Machine learning offers great potential for automated prediction of post-stroke symptoms and their response to rehabilitation. Major challenges for this endeavour include the very high dimensionality of neuroimaging data, the relatively small size of the datasets available for learning, and how to effectively combine neuroimaging and tabular data (e.g. demographic information and clinical characteristics). This paper evaluates several solutions based on two strategies. The first is to use 2D images that summarise MRI scans. The second is to select key features that improve classification accuracy. Additionally, we introduce the novel approach of training a convolutional neural network (CNN) on images that combine regions-of-interest extracted from MRIs, with symbolic representations of tabular data. We evaluate a series of CNN architectures (both 2D and a 3D) that are trained on different representations of MRI and tabular data, to predict whether a composite measure of post-stroke spoken picture description ability is in the aphasic or non-aphasic range. MRI and tabular data were acquired from 758 English speaking stroke survivors who participated in the PLORAS study. The classification accuracy for a baseline logistic regression was 0.678 for lesion size alone, rising to 0.757 and 0.813 when initial symptom severity and recovery time were successively added. The highest classification accuracy 0.854 was observed when 8 regions-of-interest was extracted from each MRI scan and combined with lesion size, initial severity and recovery time in a 2D Residual Neural Network.Our findings demonstrate how imaging and tabular data can be combined for high post-stroke classification accuracy, even when the dataset is small in machine learning terms. We conclude by proposing how the current models could be improved to achieve even higher levels of accuracy using images from hospital scanners.

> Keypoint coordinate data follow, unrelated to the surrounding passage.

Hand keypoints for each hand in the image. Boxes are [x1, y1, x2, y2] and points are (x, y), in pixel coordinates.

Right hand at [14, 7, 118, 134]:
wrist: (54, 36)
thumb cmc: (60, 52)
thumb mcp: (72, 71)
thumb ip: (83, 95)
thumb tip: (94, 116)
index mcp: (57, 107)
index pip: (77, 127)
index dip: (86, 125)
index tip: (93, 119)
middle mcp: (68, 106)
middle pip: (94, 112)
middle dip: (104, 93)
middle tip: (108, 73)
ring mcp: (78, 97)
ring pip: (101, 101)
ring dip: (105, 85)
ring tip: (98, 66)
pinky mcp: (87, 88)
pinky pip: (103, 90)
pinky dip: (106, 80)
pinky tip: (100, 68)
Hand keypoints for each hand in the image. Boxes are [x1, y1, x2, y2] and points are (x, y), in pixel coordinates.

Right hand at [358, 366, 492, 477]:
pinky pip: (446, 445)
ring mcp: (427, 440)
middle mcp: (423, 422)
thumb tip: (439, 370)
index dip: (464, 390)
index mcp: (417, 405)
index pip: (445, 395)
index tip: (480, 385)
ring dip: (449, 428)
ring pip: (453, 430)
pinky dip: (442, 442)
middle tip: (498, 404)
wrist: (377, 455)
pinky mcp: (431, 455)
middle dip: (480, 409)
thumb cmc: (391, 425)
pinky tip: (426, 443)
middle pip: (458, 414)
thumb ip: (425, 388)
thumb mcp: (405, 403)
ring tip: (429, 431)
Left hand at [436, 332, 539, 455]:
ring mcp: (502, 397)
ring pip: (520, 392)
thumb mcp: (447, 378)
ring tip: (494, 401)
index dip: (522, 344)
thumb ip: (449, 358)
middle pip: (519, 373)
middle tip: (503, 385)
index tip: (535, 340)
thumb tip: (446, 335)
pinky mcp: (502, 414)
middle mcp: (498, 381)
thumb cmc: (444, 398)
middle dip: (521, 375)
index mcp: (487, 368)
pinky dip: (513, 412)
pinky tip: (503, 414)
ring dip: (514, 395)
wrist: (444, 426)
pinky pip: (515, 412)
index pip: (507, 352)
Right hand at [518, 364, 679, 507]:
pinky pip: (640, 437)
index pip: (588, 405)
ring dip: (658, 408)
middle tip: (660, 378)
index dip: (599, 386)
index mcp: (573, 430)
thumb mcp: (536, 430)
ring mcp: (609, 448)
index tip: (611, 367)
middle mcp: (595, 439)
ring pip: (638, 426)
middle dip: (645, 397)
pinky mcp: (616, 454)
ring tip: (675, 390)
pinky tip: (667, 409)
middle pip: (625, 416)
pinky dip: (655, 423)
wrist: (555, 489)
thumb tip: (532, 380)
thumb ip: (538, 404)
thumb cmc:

翻译：机器学习为卒中后症状及其康复反应的自动预测提供了巨大潜力。该领域面临的主要挑战包括神经影像数据的高维度性、可用数据集规模相对较小，以及如何有效整合神经影像数据与表格数据（如人口统计学信息和临床特征）。本文基于两种策略评估了多种解决方案：其一采用总结MRI扫描的二维图像，其二通过选择关键特征提升分类精度。此外，我们提出了一种创新方法——在结合MRI感兴趣区域提取与表格数据符号化表示的图像上训练卷积神经网络。我们评估了一系列CNN架构（包括2D和3D），这些架构基于MRI与表格数据的不同表征进行训练，用于预测卒中后口语描述综合能力是否处于失语症或非失语症范围。MRI与表格数据来自758名参与PLORAS研究的英语卒中幸存者。仅使用病灶体积的基线逻辑回归分类准确率为0.678，当依次加入初始症状严重程度和恢复时间后，准确率分别提升至0.757和0.813。当从每个MRI扫描中提取8个感兴趣区域，并将其与病灶体积、初始严重程度和恢复时间在二维残差神经网络中结合时，分类准确率最高达到0.854。我们的研究结果表明，即使在机器学习领域数据集较小的情况下，影像与表格数据的结合仍能实现高精度的卒中后分类。最后，我们提出如何利用医院扫描仪的图像改进当前模型以进一步提升准确率。